The White House launched its new college information website this weekend, opening public access to a wide range of federal data for the first time.
The administration created the website in lieu of a ratings system plan that was scrapped earlier this year.
Much of the information on the site is the kind of traditional basics that have been available for years now: graduation rates, average annual cost, and standardized test scores.
But the online tool also includes a lot of information about student outcomes, some of it publicly available for the first time ever.
Infographic: Six ways to prepare students for the workforce
For the first time, the Department of Education combined their data with federal tax records—allowing the site to provide detailed information about graduate salaries.
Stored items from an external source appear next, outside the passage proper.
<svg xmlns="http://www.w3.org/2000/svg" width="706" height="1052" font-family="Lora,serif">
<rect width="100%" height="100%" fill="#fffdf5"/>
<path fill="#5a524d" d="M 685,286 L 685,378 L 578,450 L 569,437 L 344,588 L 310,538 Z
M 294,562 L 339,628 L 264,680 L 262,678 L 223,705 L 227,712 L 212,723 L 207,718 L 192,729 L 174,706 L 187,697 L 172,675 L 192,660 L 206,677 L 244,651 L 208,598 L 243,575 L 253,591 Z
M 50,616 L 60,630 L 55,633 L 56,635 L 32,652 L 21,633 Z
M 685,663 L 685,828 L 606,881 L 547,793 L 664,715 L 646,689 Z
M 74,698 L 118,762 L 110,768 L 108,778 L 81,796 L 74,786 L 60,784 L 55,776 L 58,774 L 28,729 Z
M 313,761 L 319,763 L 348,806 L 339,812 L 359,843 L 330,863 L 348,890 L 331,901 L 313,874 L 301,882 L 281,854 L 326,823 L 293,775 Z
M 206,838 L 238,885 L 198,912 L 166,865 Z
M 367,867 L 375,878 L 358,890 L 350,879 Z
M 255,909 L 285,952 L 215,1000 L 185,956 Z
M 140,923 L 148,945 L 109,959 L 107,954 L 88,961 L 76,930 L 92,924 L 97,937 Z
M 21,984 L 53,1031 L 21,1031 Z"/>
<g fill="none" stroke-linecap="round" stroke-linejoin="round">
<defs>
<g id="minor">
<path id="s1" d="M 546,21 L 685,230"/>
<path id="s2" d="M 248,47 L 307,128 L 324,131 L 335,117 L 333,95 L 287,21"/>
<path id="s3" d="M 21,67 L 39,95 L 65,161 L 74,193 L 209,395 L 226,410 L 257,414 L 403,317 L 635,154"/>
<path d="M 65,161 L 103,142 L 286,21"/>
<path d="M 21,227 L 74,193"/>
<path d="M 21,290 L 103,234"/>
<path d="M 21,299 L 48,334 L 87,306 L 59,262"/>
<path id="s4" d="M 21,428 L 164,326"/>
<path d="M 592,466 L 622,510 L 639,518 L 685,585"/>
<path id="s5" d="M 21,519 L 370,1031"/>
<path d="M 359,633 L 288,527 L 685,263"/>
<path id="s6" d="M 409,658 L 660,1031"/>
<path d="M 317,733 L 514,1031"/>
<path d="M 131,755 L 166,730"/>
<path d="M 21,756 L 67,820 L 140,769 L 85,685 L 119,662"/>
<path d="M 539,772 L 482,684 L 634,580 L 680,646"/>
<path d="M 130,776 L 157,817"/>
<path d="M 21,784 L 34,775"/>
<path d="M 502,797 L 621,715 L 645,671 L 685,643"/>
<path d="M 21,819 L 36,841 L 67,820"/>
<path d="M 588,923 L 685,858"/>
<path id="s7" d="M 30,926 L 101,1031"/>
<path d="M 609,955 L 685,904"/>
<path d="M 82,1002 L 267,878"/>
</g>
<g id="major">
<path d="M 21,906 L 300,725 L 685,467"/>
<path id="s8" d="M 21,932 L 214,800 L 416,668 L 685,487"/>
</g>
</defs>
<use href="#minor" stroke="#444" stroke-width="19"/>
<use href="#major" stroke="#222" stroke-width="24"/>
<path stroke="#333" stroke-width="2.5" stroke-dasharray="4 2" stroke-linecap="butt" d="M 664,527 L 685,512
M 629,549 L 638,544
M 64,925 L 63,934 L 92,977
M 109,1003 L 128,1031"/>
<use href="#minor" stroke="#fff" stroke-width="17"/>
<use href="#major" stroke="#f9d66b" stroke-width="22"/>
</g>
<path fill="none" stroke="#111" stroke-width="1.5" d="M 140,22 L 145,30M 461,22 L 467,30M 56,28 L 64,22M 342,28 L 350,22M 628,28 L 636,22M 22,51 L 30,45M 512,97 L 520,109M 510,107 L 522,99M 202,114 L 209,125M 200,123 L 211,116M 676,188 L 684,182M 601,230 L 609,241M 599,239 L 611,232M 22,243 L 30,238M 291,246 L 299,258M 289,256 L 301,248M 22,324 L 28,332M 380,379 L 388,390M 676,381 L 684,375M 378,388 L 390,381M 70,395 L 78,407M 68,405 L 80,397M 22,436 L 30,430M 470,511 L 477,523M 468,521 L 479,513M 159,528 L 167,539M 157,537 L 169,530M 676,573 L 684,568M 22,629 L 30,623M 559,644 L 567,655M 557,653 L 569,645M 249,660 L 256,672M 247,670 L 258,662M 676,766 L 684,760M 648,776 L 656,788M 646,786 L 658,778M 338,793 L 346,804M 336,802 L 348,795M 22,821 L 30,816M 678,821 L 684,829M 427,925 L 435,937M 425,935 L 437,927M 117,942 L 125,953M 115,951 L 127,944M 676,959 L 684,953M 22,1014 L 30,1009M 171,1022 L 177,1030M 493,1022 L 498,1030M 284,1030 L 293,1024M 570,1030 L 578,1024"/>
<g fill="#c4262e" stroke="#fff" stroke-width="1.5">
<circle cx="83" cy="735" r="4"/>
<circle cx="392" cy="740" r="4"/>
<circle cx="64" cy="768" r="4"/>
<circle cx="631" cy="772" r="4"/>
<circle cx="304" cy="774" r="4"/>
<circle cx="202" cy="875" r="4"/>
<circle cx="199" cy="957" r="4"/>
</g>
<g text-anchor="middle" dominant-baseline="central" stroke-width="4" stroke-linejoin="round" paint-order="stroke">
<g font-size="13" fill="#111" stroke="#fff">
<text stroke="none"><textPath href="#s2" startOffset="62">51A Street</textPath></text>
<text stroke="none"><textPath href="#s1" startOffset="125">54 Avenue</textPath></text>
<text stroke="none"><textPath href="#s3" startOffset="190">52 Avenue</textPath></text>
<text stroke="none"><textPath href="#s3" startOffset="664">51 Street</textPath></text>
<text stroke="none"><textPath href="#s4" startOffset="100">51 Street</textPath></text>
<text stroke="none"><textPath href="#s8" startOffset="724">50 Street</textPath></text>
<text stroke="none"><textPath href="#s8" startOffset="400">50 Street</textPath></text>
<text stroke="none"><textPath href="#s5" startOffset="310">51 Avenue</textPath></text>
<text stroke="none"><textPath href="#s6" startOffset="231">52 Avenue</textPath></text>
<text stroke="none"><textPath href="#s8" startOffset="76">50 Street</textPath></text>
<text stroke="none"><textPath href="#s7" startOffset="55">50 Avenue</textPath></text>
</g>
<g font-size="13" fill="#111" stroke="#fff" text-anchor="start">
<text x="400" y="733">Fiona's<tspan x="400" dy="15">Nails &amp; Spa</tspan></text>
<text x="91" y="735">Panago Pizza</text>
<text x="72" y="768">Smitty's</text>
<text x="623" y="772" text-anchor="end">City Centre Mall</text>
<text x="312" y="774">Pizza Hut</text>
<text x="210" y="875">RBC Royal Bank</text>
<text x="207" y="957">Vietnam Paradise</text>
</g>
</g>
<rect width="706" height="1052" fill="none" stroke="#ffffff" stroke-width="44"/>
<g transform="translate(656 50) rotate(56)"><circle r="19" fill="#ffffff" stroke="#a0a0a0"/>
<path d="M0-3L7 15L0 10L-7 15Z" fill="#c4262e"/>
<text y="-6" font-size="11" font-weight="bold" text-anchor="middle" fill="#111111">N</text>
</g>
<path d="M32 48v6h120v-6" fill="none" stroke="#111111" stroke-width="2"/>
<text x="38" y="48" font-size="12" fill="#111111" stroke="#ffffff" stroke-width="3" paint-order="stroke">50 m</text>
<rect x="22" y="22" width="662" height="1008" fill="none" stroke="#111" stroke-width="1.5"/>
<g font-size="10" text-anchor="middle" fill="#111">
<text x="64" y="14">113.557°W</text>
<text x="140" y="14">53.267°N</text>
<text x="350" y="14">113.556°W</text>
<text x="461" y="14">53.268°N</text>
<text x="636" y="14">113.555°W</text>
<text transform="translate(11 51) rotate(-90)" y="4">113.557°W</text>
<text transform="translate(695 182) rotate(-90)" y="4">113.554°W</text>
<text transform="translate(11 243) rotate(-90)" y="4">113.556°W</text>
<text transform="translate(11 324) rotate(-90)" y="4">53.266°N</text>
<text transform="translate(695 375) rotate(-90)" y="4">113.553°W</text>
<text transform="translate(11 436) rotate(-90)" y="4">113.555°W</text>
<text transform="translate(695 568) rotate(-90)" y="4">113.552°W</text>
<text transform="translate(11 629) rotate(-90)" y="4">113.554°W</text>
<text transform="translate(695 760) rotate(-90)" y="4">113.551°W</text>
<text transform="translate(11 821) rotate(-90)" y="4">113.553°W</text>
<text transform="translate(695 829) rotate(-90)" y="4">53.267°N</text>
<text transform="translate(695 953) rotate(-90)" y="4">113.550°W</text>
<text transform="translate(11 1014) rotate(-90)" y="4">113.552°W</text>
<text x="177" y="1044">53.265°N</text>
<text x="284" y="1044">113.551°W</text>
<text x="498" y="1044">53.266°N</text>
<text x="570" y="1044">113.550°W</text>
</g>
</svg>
Now, each school's page also features stats such as:
- Median salary of graduates;
- Percent of graduates who earn more than $25,000;
- Average monthly student loan payment; and
- Percent of graduates who make a payment on their loans within three years.
The tool marks the national average for each metric so viewers can compare where the institution stands.
See also: Some college rankings have tried similar efforts using Payscale.com data in the past
Molly Corbett Broad, president of the American Council on Education, says the association is concerned about the lack of nuance in the data. She also expressed concern that the Department of Education compiled the data "without any external review."
Some worried the sheer volume of data may confuse prospective students. "It's good information to have, but it doesn't tell an individual student what to do," says Sara Goldrick-Rab, education policy professor at the University of Wisconsin-Madison.
But any data might be better than no data, suggests Anthony Carnevale, director of the Center on Education and the Workforce at Georgetown University. He acknowledges the scorecard is "imperfect" but calls the current model a "crucial down payment on the data we need at the federal level."
It's simply time to get working on the next model, suggests Carnevale. "The only substitute for imperfect data is better data," he says (Turner, NPR, 9/12; Stratford, Inside Higher Ed, 9/14; Department of Education College Scorecard, accessed 9/14).